Check out the latest episode of Dishin Nutrition to meet my special guest and mentor, Laura Knoff! Together we make a delicious fish dish that supports healthy metabolism! You'll even discover the secret to avoiding that fish aroma in your kitchen!

Omega-3 Brain Food

Rich in Omega-3 essential fatty acids, high quality fish can provide EPA and DHA necessary for proper brain and nervous system function, and the production of anti-inflammatory hormones. Recent studies have confirmed Omega-3’s also have cardiovascular benefits and can help prevent heart disease. They improve one's blood lipids, lowering cholesterol and tryiglycerides. They are also essential in cell formation and visual function. The key to reaping the benefits of Omega-3’s is finding healthy fish that are rich in these essential fatty acids, free of antibiotics, PCBs, heavy metals, and dioxins.

Go Wild!

Wild fish are often thought to be nutritionally superior to farmed fish. Feeding off of their natural habitat ensures higher Omega-3 content. Farmed fish are fed processed pellets made of soy, corn, and small amounts of fishmeal. The pellets do not nourish as well, resulting in lower Omega-3 content. Lacking key nutrients, farmed salmon’s flesh often has a grayish hue. Therefore, many of the fish are fed color additives to turn their flesh a more marketable pink. If the food eaten can change the fishes’ color, it certainly can affect the taste. The fish are starved for several days before harvest to improve flavor and reduce their oils.

Farmed fish are often marketed as “ocean-raised fish” because of the bad image they have recently received. Their floating pens are placed in the ocean but are often overcrowded, accumulating feces. The livestock are given antibiotics to ward off diseases and parasites. Drugs and hormones are given to enhance growth and increase reproductive behavior. Genetic engineering of seafood has become a reality in aquaculture. There is significant danger that these fish may escape the farms and taint the wild stocks.

However, even wild fish have safety concerns. According to the Natural Resources Defense Council (NRDC), heavy tuna consumption in the U.S. exposes many Americans to mercury.
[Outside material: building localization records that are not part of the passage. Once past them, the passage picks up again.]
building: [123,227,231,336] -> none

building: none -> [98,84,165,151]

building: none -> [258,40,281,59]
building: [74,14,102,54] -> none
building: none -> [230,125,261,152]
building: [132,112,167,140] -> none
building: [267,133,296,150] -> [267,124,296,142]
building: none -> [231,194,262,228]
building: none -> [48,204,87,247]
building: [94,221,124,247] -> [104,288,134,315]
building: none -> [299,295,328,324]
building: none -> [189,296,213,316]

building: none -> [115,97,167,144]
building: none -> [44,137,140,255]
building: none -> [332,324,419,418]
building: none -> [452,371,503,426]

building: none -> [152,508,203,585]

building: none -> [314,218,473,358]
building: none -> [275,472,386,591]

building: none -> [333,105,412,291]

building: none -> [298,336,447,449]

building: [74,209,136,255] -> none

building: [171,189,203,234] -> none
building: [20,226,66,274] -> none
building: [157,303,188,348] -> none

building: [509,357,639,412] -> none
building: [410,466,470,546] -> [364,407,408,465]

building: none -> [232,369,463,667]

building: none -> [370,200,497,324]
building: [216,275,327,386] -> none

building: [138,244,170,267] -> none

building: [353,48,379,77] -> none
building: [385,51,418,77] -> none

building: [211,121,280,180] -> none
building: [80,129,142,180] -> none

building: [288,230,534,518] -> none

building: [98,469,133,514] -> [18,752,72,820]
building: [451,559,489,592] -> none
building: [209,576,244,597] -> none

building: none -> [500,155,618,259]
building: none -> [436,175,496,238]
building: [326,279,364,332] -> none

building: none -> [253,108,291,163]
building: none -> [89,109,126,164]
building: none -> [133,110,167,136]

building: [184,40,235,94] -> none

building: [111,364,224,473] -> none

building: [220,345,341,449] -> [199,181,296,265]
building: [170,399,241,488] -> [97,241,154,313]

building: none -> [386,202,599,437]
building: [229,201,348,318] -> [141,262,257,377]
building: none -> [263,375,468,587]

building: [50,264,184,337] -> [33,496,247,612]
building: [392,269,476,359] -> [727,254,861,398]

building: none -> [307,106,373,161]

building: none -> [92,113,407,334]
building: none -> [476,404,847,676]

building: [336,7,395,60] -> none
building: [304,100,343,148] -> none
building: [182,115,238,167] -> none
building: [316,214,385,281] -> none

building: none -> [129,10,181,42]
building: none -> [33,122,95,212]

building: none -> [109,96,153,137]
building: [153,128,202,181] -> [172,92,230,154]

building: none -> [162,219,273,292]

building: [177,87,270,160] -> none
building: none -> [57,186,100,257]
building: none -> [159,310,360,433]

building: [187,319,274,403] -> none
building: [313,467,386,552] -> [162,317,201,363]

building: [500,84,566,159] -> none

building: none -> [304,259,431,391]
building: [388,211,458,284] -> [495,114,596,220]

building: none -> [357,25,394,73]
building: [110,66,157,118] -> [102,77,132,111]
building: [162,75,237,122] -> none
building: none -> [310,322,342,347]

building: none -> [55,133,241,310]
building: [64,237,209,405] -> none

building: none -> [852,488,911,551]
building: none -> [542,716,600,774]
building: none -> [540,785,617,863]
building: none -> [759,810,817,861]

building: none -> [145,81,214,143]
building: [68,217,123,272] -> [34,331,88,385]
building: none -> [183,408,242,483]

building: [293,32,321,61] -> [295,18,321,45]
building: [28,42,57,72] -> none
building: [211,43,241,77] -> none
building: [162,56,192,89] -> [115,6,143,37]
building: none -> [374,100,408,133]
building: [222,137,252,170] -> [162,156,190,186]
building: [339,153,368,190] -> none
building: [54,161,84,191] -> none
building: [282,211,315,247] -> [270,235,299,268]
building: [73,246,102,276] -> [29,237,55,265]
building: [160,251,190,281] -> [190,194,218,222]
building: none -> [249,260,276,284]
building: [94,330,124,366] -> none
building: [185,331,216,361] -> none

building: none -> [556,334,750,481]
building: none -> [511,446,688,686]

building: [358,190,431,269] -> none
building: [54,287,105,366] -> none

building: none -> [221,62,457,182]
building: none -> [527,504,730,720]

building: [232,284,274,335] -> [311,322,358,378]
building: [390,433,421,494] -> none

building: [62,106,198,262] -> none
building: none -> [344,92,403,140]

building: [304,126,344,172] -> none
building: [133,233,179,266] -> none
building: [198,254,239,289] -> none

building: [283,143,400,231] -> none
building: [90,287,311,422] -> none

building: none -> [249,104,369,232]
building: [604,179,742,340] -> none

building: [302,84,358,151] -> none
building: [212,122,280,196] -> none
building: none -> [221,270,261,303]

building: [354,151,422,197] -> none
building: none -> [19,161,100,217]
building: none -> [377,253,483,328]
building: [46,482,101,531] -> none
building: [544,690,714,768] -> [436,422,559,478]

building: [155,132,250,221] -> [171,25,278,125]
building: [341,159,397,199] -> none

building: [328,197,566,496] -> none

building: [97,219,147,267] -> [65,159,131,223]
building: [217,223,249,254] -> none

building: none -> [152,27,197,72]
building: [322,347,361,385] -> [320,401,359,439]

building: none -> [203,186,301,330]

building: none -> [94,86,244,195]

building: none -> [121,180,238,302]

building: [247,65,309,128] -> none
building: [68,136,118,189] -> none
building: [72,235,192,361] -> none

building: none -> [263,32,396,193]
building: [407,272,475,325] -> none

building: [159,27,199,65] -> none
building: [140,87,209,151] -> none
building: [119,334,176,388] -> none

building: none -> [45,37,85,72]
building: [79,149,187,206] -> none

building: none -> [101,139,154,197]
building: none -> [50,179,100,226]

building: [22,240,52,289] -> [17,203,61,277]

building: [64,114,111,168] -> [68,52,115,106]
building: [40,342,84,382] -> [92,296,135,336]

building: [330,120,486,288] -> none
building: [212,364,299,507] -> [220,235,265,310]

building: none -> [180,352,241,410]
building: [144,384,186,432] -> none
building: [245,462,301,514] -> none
The NRDC attributes chlorine chemical plants, coal-fired power plants, and auto scrap recycling for the mercury that pollutes our seafood. Over time the mercury settles on the beds of oceans, lakes, and rivers, poisoning the marine life’s food supply The bioaccumulation of mercury can cause neurological disorders, fetal damage, and impaired vision. Other toxic compounds such as PCBs, dioxins, and pesticides have been found in our wild and farmed fish too. All of these chemicals have been found in the San Francisco Bay area and eating local seafood is now highly cautioned by the California Environmental Protection Agency. Take a look at NRDC's Consumer's Guide to Mercury in Fish.

Shop Smart

All of these factors lead to a consumer conundrum. How do we get beneficial protein and Omega-3s without eating over fished wildlife and avoid carcinogens? As a savvy consumer, we must research the source of fish similar to how we question the beef industry. There are many innovative companies that are providing high quality fish, farmed and wild. Vital Choice harvests sustainable wild fish from Alaska that is tested frequently for mercury and is certified by the Marine Stewardship Council and independent organizations like the Monterey Bay Aquarium.

Our local Monterey Aquarium provides a detailed list of fish to avoid, such as Chilean Seabass, Atlantic Cod, imported King Crab, and Pacific Roughy. There is even a “Seafood Watch” pocket guide that you can download providing the best choices (farmed and wild). Making the “best choice” list of the 2008 West Coast guide was Alaskan wild salmon, Pacific halibut, and sardines. Sardines are an excellent choice because of their small size. The smaller and younger the fish, the less bioaccumulation of toxins. This is especially important when purchasing larger species such as Halibut and Albacore Tuna. Companies such as Vital Choice only offer these younger cleaner wild fish. I also recommend Laura Knoff's cookbook, Veggie Woman's Guide to Health for a complete list of safe fish! Not to mention many great safe seafood recipes!

When purchasing fish, inquire about the source of fish, and the practices used to ensure sustainability and minimum ecological impact. You can look for the Safe Harbor Certification, which ensures low mercury levels. All Safe Harbor Certified Seafood meets a much stricter standard than the 1 part per million FDA action level. The Marine Stewardship Council also has a certification that guarantees the company used responsible practices and the product is not over fished. The stamp can be found on products like the Whole Foods’ “Whole Catch” Wild Alaskan Salmon.